Un mouvement global de la société guyanaise est en train de percer le mur des médias. Au cœur de ce mouvement, les salariés et leurs organisations syndicales : l’Union des Travailleurs Guyanais, qui a fédéré 37 organisations, associations et comités locaux, les syndicats de l’enseignement avec la FSU, les syndicats des personnels en grève de la base spatiale de Kourou (les fusées Ariane, dont un lancement a été annulé). Mais pas seulement : avec le salariat organisé, se sont mis en mouvement tous les secteurs de la société, y compris le petit patronat et les agriculteurs, ainsi que les associations 500 Frères et Trop violans, qui se défendent d’être des « milices », qui visent à l’autodéfense des habitants des quartiers pauvres contre délinquants et mafias.

Imaginez un mouvement tel que celui des grèves dans les entreprises agro-alimentaires de Bretagne à l’automne 2013, le plus grand mouvement de grève dans les entreprises privées des années Hollande, mais qui ne se fait pas assimiler, via le terme « Bonnets rouges », à la FNSEA patronale, parce qu’ici, on est en Guyane et pas en France, et que les appareils syndicaux et la « gauche » officielle, de Hollande à Mélenchon, ne sont pas parvenus à faire passer les salariés en lutte pour les suppôts de clientèles locales : au contraire, le salariat en lutte, quelle que soit l’origine des personnels concernés, fédère autour de lui toutes les couches de la société, comme à la Guadeloupe voici quelques années.

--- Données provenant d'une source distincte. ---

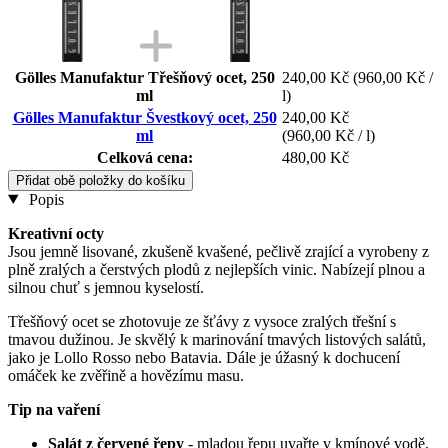
Gölles Manufaktur Třešňový ocet, 250
240,00 Kč
(960,00 Kč /
ml
l)
Gölles Manufaktur Švestkový ocet, 250
240,00 Kč
ml
(960,00 Kč / l)
Celková cena:
480,00 Kč
Přidat obě položky do košíku
Popis
Kreativní octy
Jsou jemně lisované, zkušeně kvašené, pečlivě zrající a vyrobeny z
plně zralých a čerstvých plodů z nejlepších vinic. Nabízejí plnou a
silnou chuť s jemnou kyselostí.
Třešňový ocet se zhotovuje ze šťávy z vysoce zralých třešní s
tmavou dužinou. Je skvělý k marinování tmavých listových salátů,
jako je Lollo Rosso nebo Batavia. Dále je úžasný k dochucení
omáček ke zvěřině a hovězímu masu.
Tip na vaření
Salát z červené řepy
- mladou řepu uvařte v kmínové vodě,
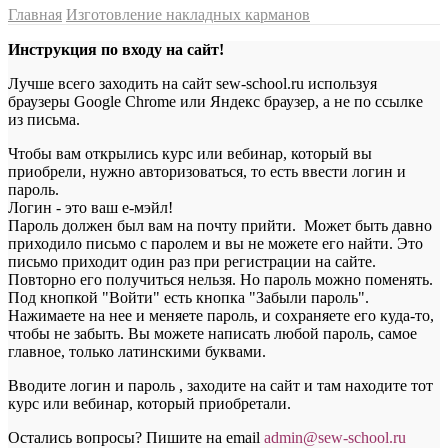
Главная
Изготовление накладных карманов
Инструкция по входу на сайт!
Лучше всего заходить на сайт sew-school.ru используя
браузеры Google Chrome или Яндекс браузер, а не по ссылке
из письма.
Чтобы вам открылись курс или вебинар, который вы
приобрели, нужно авторизоваться, то есть ввести логин и
пароль.
Логин - это ваш е-мэйл!
Пароль должен был вам на почту прийти. Может быть давно
приходило письмо с паролем и вы не можете его найти. Это
письмо приходит один раз при регистрации на сайте.
Повторно его получиться нельзя. Но пароль можно поменять.
Под кнопкой "Войти" есть кнопка "Забыли пароль".
Нажимаете на нее и меняете пароль, и сохраняете его куда-то,
чтобы не забыть. Вы можете написать любой пароль, самое
главное, только латинскими буквами.
Вводите логин и пароль , заходите на сайт и там находите тот
курс или вебинар, который приобретали.
Остались вопросы? Пишите на email
a
dmin@sew-school.ru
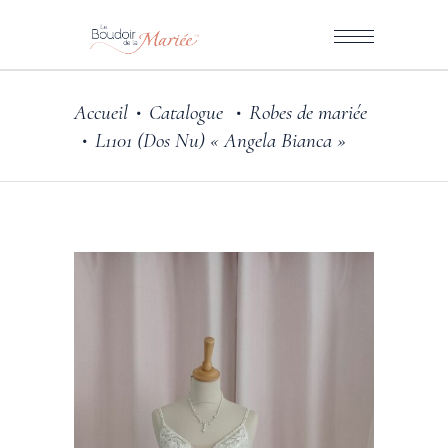
Accueil
Catalogue
Robes de mariée
•
•
L1101 (Dos Nu) « Angela Bianca »
•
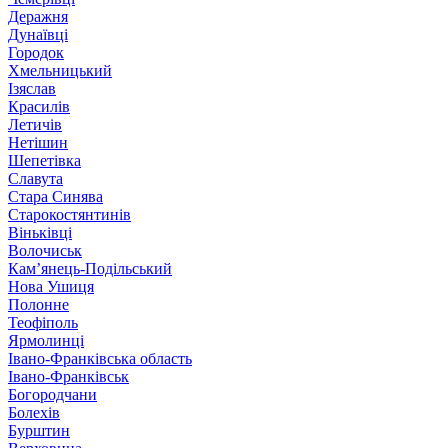
Деражня
Дунаївці
Городок
Хмельницький
Ізяслав
Красилів
Летичів
Нетішин
Шепетівка
Славута
Стара Синява
Старокостянтинів
Віньківці
Волочиськ
Кам’янець-Подільський
Нова Ушиця
Полонне
Теофіполь
Ярмолинці
Івано-Франківська область
Івано-Франківськ
Богородчани
Болехів
Бурштин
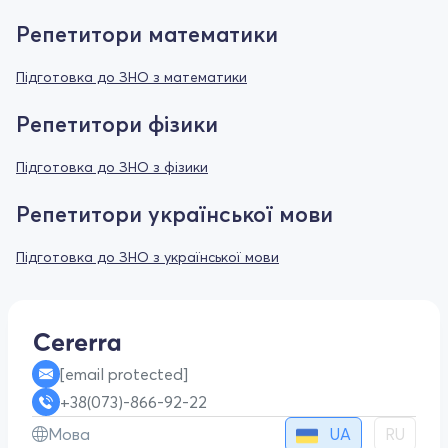
Репетитори математики
Підготовка до ЗНО з математики
Репетитори фізики
Підготовка до ЗНО з фізики
Репетитори української мови
Підготовка до ЗНО з української мови
[email protected]
+38(073)-866-92-22
UA
Мова
RU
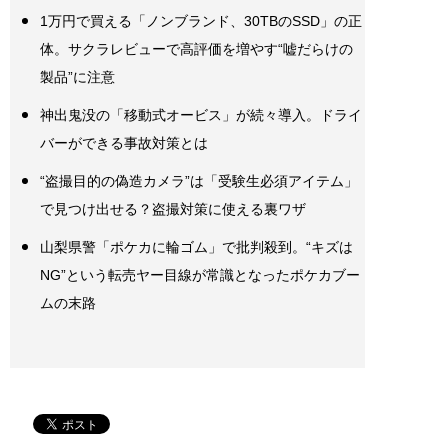
1万円で買える「ノンブランド、30TBのSSD」の正
体。サクラレビューで高評価を増やす“嘘だらけの
製品”に注意
神出鬼没の「移動式オービス」が続々導入。ドライ
バーができる事故対策とは
“盗撮目的の偽造カメラ”は「受験生必須アイテム」
で見つけ出せる？盗撮対策に使える裏ワザ
山梨県警「ポケカに輪ゴム」で批判殺到。“キズは
NG”という転売ヤー目線が常識となったポケカブー
ムの末路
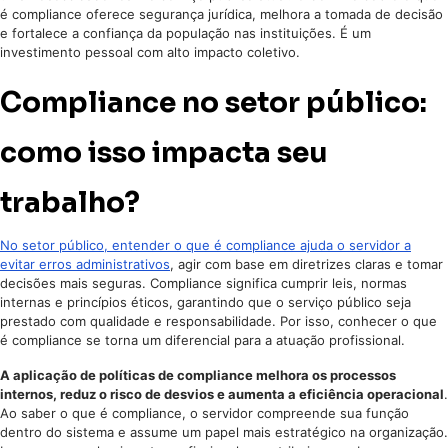
é compliance oferece segurança jurídica, melhora a tomada de decisão
e fortalece a confiança da população nas instituições. É um
investimento pessoal com alto impacto coletivo.
Compliance no setor público:
como isso impacta seu
trabalho?
No setor público, entender o que é compliance ajuda o servidor a
evitar erros administrativos
, agir com base em diretrizes claras e tomar
decisões mais seguras. Compliance significa cumprir leis, normas
internas e princípios éticos, garantindo que o serviço público seja
prestado com qualidade e responsabilidade. Por isso, conhecer o que
é compliance se torna um diferencial para a atuação profissional.
A aplicação de políticas de compliance melhora os processos
internos, reduz o risco de desvios e aumenta a eficiência operacional
.
Ao saber o que é compliance, o servidor compreende sua função
dentro do sistema e assume um papel mais estratégico na organização.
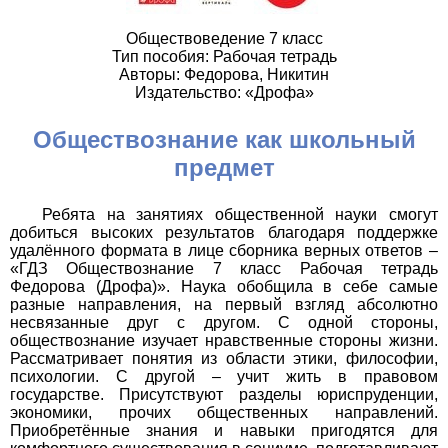
Обществоведение 7 класс
Тип пособия: Рабочая тетрадь
Авторы: Федорова, Никитин
Издательство: «Дрофа»
Обществознание как школьный
предмет
Ребята на занятиях общественной науки смогут
добиться высоких результатов благодаря поддержке
удалённого формата в лице сборника верных ответов –
«ГДЗ Обществознание 7 класс Рабочая тетрадь
Федорова (Дрофа)». Наука обобщила в себе самые
разные направления, на первый взгляд абсолютно
несвязанные друг с другом. С одной стороны,
обществознание изучает нравственные стороны жизни.
Рассматривает понятия из области этики, философии,
психологии. С другой – учит жить в правовом
государстве. Присутствуют разделы юриспруденции,
экономики, прочих общественных направлений.
Приобретённые знания и навыки пригодятся для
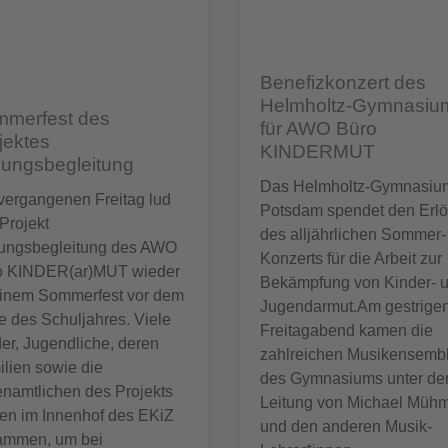
Benefizkonzert des
Helmholtz-Gymnasiu
merfest des
für AWO Büro
jektes
KINDERMUT
dungsbegleitung
Das Helmholtz-Gymnasiu
vergangenen Freitag lud
Potsdam spendet den Erl
Projekt
des alljährlichen Sommer-
dungsbegleitung des AWO
Konzerts für die Arbeit zur
o KINDER(ar)MUT wieder
Bekämpfung von Kinder- 
einem Sommerfest vor dem
Jugendarmut.Am gestrige
 des Schuljahres. Viele
Freitagabend kamen die
er, Jugendliche, deren
zahlreichen Musikensemb
lien sowie die
des Gymnasiums unter de
namtlichen des Projekts
Leitung von Michael Mühm
en im Innenhof des EKiZ
und den anderen Musik-
ammen, um bei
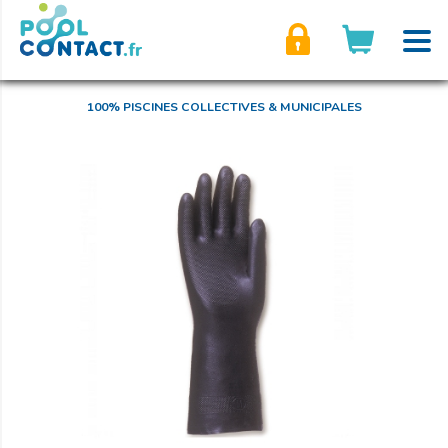
son compte
100% PISCINES COLLECTIVES & MUNICIPALES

La revendication centrale est l’égalité. Selon un communiqué de la FSU de Guyane, 44% des familles sont sous le seuil de pauvreté et la moitié des jeunes au chômage total. Il faudrait construire 10 collèges et 5 lycées pour scolariser les jeunes qui sont à la rue. Or, les habitants de la Guyane savent que Paris peut investir, puisque Paris a construit le centre spatial de Kourou. Kourou, qui est en grève !

L’exigence légitime de services publics à égalité avec la métropole, exigence commune à tout l’ « outre-mer », ne fait pas de la Guyane la France : elle souligne au contraire que c’est dans la lutte commune avec le monde du travail de France que les peuples des dernières colonies françaises peuvent et vont s’émanciper.

Mme Le Pen déplore les « graves troubles », M. Fillon affirme que lui rétablira « l’autorité de l’État » en Guyane, et M. Macron affirme que les blocages « ne sont pas acceptables ». B. Hamon et J.L. Mélenchon affirment par contre soutenir les revendications exprimées, ce dernier tweetant que «la Guyane, c’est la France ». Pour P. Poutou « le peuple guyanais nous montre la voie de la mobilisation pour prendre en main son propre destin. » Traiter tous les habitants de Guyane comme des citoyens, c’est l’égalité avec la France et c’est aussi l’autodétermination : la démocratie est un tout.

Refusant de recevoir une délégation de hauts fonctionnaires envoyés de France, et exigeant de traiter directement avec les ministres concernés, l’intersyndicale élargie réunie ce samedi a appelé à la grève générale illimitée à compter de lundi.